Instruction: Can you give the lines below again with "scientific name" switched to "taxon name" throughout, changing nothing else and leaving out the pictures?
══ Input
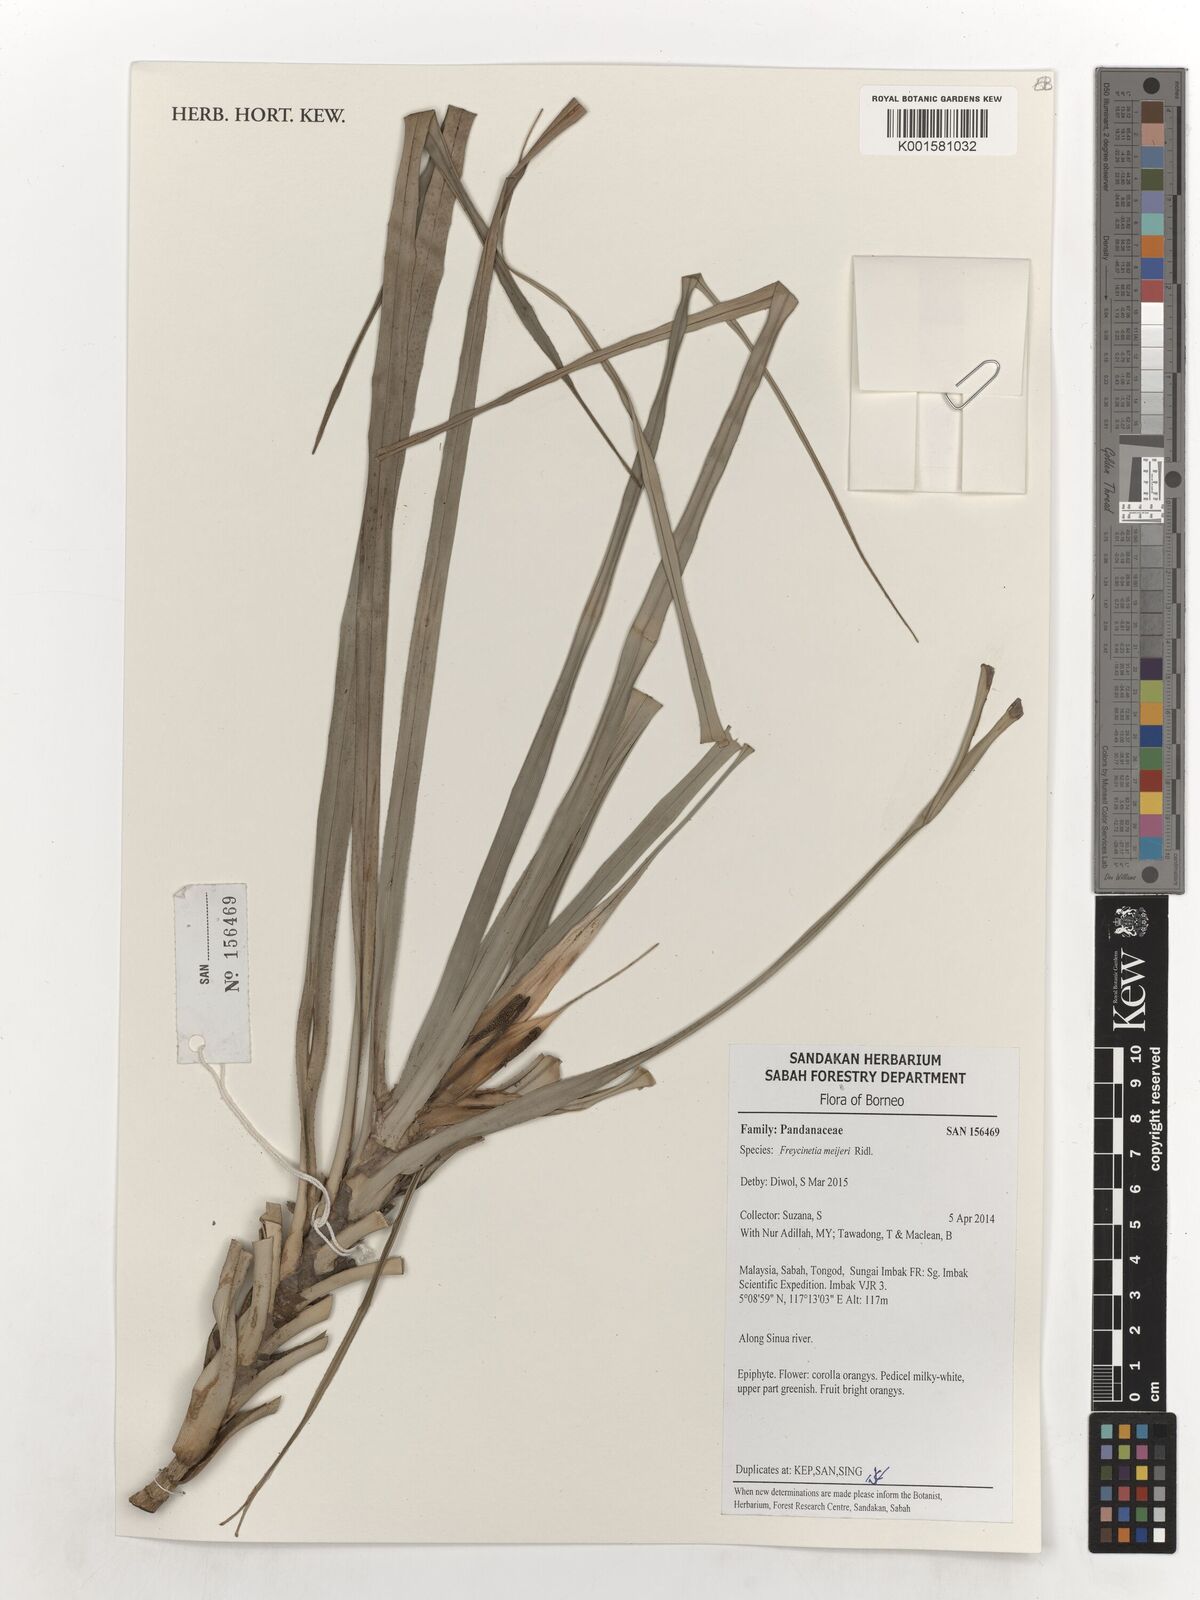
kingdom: Plantae
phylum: Tracheophyta
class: Liliopsida
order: Pandanales
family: Pandanaceae
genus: Freycinetia
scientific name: Freycinetia
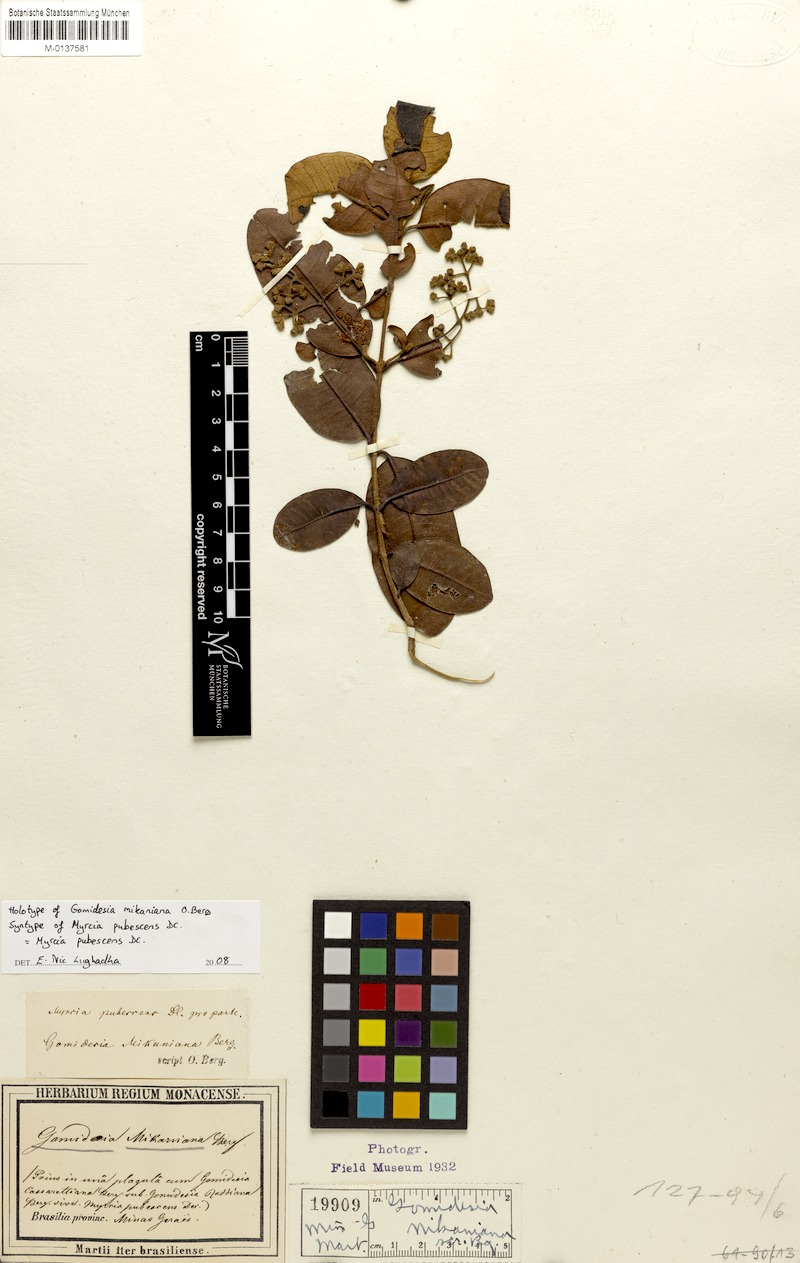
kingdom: Plantae
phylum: Tracheophyta
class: Magnoliopsida
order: Myrtales
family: Myrtaceae
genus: Myrcia
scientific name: Myrcia pubescens
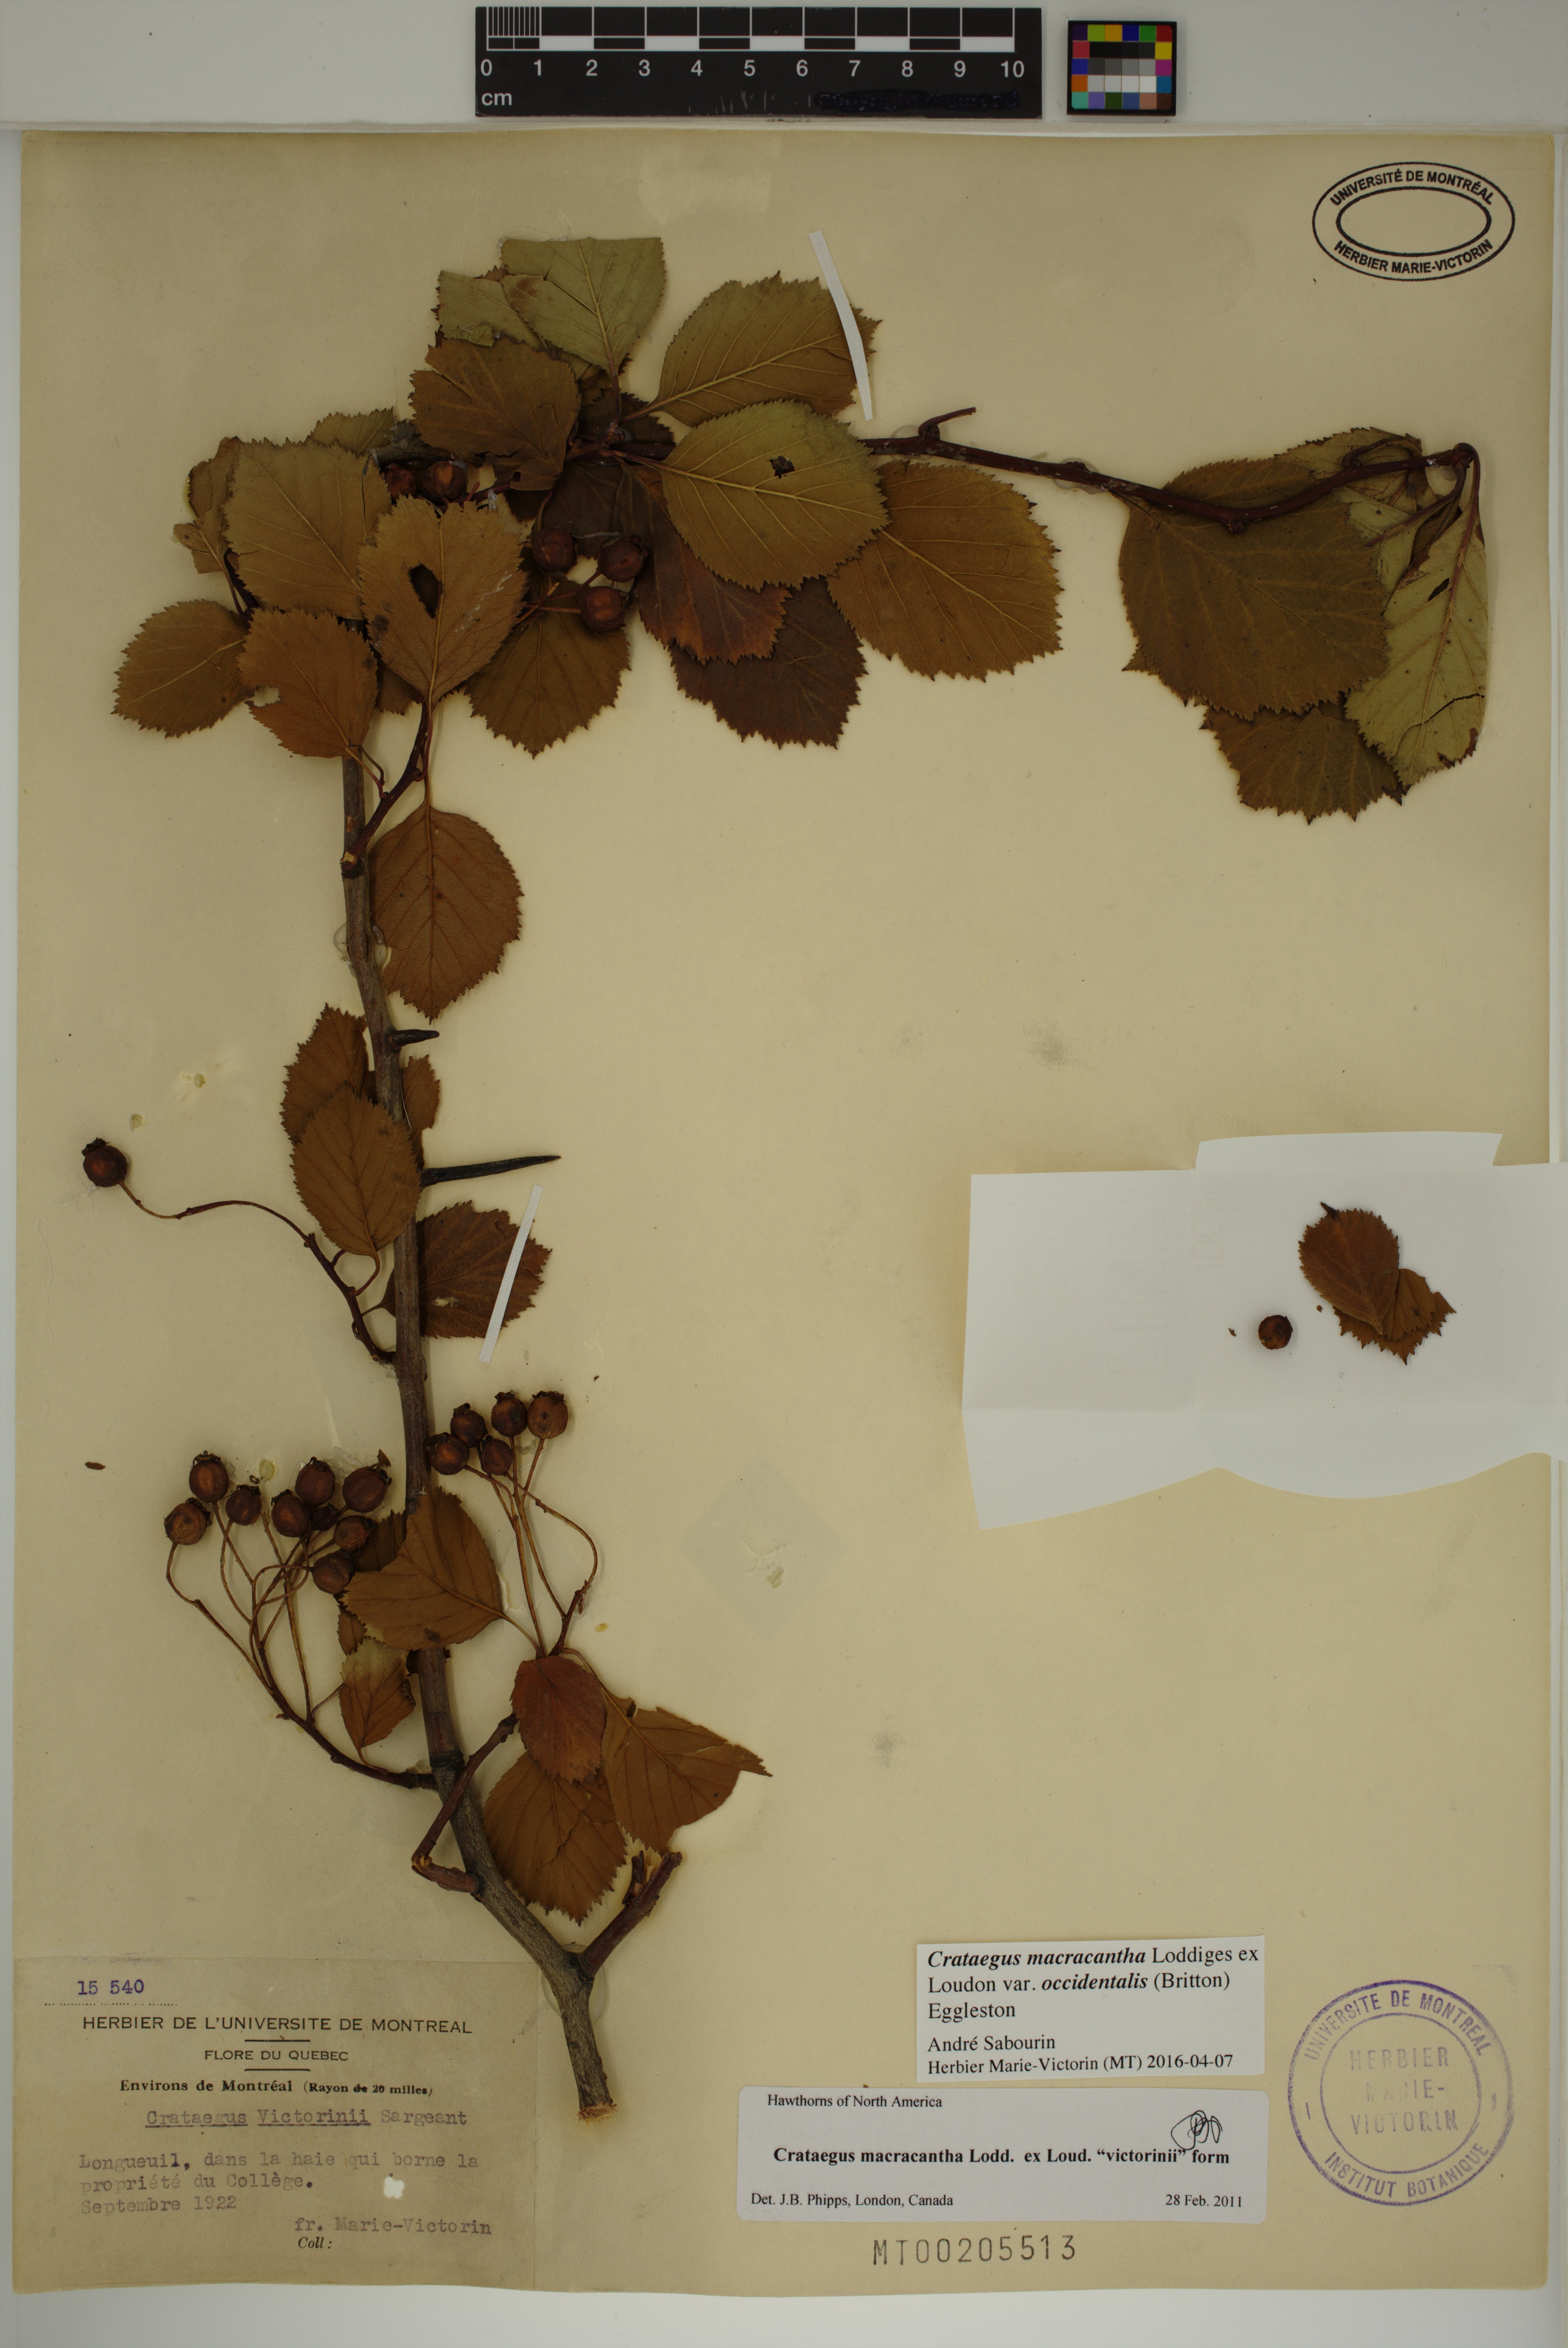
════
Response to this task:
kingdom: Plantae
phylum: Tracheophyta
class: Liliopsida
order: Pandanales
family: Pandanaceae
genus: Freycinetia
taxon name: Freycinetia
kingdom: Plantae
phylum: Tracheophyta
class: Magnoliopsida
order: Myrtales
family: Myrtaceae
genus: Myrcia
taxon name: Myrcia pubescens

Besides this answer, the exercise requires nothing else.